ひとりは3つ下で、小さい頃から書道をしている。小学校に入学したばかりの頃「この子の字は、誰にも読めない」と家族中がびっくりして慌てて書道教室に通わせたら、それが大ハマりで、高校大学と書道部に所属して書道パフォーマンスなんかもやってのけるようになってしまった。今では親戚中の冠婚葬祭で文字を書いている。

もうひとりは7つ下で、小さい頃からピアノをしている。昔からピアノが趣味だった母がわたしと妹にもピアノを教えてくれたんだけど、全くもって上達しないもんだから、一番下の妹にすべてを託したら、あれとあれよという間に音大付属の高校に進学してしまって、今ではピアノ課に通う音大生。高校入学のタイミングで地方から上京する程度には、ピアノが上手い。

そんな彼女たちの話をしていると、彼から「で、sanmariは、なにが得意なの?」と尋ねられたのだ。

大学で吹奏楽部に所属する程度にクラリネットが吹けて、大学院に進学できる程度に勉強ができて、その専門分野を手話で学ぶことができる程度には手話ができる。でもどれも「得意」と胸を張って言えるようなものではない。

そう思うと何も答えられなくて、黙り込んでしまった。沈黙の中、これはまずいことを聞いてしまったのかと思ったのだろう。彼は笑いながら「でも、sanmariは手話が得意じゃん」なんて言ってくれたけれど、わたしの心はモヤモヤとしたまま。あの夜は確か「わたしも、一芸が欲しいんだよねぇ…」と呟いて、そのまま眠りについた。

あれから数年。
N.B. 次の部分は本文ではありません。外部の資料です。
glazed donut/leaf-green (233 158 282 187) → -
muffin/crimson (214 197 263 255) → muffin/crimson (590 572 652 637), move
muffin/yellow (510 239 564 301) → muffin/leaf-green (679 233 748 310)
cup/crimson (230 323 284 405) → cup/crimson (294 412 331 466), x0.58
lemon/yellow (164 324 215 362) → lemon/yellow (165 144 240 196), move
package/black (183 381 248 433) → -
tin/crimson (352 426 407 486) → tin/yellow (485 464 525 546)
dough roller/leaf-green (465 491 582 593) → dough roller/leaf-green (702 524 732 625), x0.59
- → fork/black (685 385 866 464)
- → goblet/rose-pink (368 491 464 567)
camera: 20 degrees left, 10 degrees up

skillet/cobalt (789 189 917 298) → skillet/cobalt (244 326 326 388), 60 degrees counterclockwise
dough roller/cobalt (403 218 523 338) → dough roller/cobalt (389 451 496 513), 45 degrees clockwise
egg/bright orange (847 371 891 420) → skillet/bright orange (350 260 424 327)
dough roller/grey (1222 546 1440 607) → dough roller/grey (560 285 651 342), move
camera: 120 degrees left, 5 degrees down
今日のお稽古で先生から「あなたのご姉妹は、どんなことをされるの?」と尋ねられて、彼に話したときのように2人のことを話した。

そして、「わたしも、ずっと、一芸が欲しかったんです」と続けた。

すると先生はにこにこと「欲しかったってことは、このお茶があなたの一芸になってきているのね。もう、着付けもできるようになったし、お茶もたてられるじゃない。これからの成長が、とても楽しみだわ。」と言って、最後の一口を吸い切った。

小さい頃からずっと欲しいと願い続けてきたそれは、もうすぐそこまで、遅咲きでやってきているのかもしれない。